Mit dem Hotel Waldeshöh verbindet sie ihr ganzes Herzblut und hält damit auch die Familie zusammen. Aber dann kommt das Ende des 2. Weltkriegs, das Hotel liegt in der sowjetischen Besatzungszone direkt neben dem Grenzstreifen und damit beginnen die Querelen und Einschränkungen durch das sozialistische System. Durch Zufall findet Milla, die ihr Hobby im Auffinden von Lost Places sieht, unter Laub versteckt den noch intakten Keller des Hotels. Ihre Neugier ist geweckt und sie beginnt im Internet zu recherchieren. Sie kann auch wirklich Nachkommen der damaligen Besitzer ermitteln und beginnt mit ihnen gemeinsam die Aufarbeitung der Vergangenheit.

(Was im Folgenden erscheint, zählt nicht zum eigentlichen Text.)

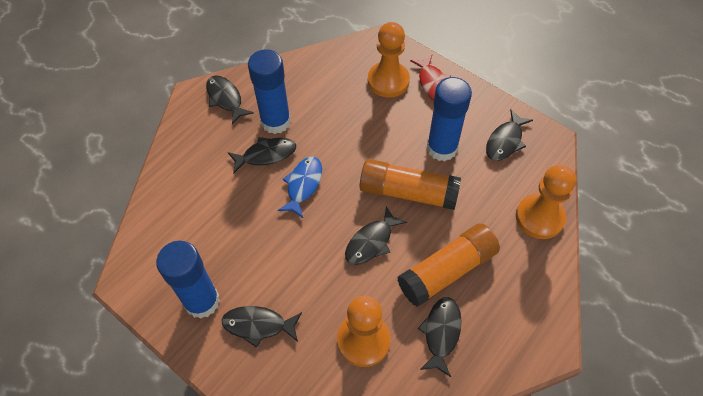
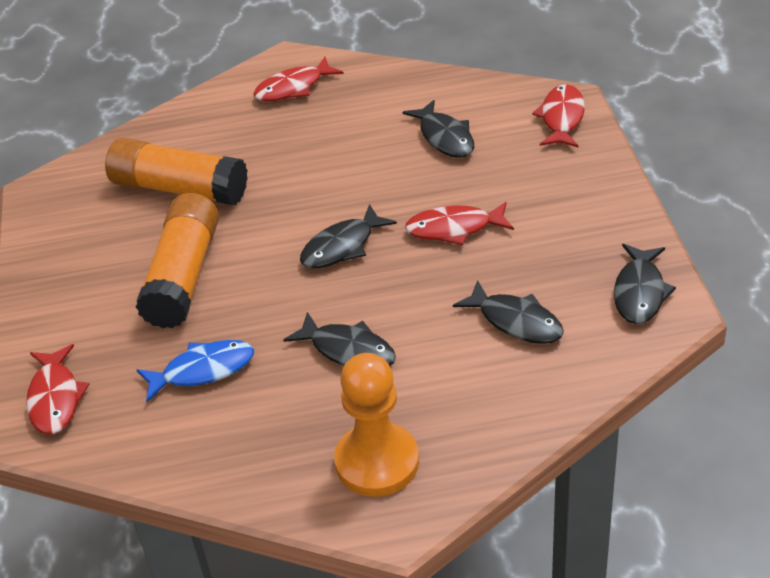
black fish: [206,75,254,125] [222,306,302,348] [228,137,296,174] [345,206,407,265] [418,297,462,377] [486,109,533,161] = 6 -> [284,312,396,366] [300,204,397,268] [403,100,474,158] [453,280,564,344] [614,244,676,324] = 5
blue glue stick: [156,241,220,318] [248,49,291,134] [427,77,472,161] = 3 -> none = 0
orange pawn: [337,296,391,367] [368,22,410,98] [516,165,576,239] = 3 -> [334,353,419,497] = 1
red fish: [410,55,451,101] = 1 -> [26,344,89,434] [254,57,344,101] [405,202,514,245] [532,84,585,147] = 4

Mich hat dieses Buch tief bewegt und der Titel passt absolut. Beim Lesen wurden alte Erinnerungen bei mir wieder wachgerufen an meine Kindheit und Jugend. Als von Nietenhosen, Pionieren, der FDJ, und den damit verbundenen Liedern die Rede war sind meine Gedanken immer wieder in eigene Episoden aus der damaligen Zeit abgeschweift. Aber auch die Ausführungen, wie die Familie die so selten ankommenden Westpakete zelebriert hat. Das war in meiner Familie genauso. Alles wurde eingeteilt und sorgfältig gehütet. Auch eine WM66 hatten wir zu Hause, die wir gelegentlich, genau wie im Buch beschrieben, auch zum Einwecken genutzt haben.
Die Zustände in der DDR, wo man aus Mangel oft improvisieren musste, sind im Buch treffend geschildert. Es hat mich beeindruckt, wie lange >über Jahrzehnte< sich der Traum der Familie Dressel gehalten hat, der Traum das Hotel wieder mit Gästen zu füllen und es im alten Glanz erstrahlen zu lassen. Dabei finde ich den Zusammenhalt der Familie, die ja nach der Schließung der Grenzen zu Westdeutschland völlig isoliert auf diesem 500 breiten Grenzstreifen weitergelebt hat unwahrscheinlich beeindruckend. Freiheit sieht sicher anders. Umso erstaunlicher, dass die Familie daran nicht zerbrochen ist. Mir ist das Buch stellenweise sehr unter die Haut gegangen Es hat mir unwahrscheinlich Spaß gemacht dieses Buch zu lesen und darum vergebe ich auch 5 Lesesterne und spreche eine uneingeschränkte Leseempfehlung aus.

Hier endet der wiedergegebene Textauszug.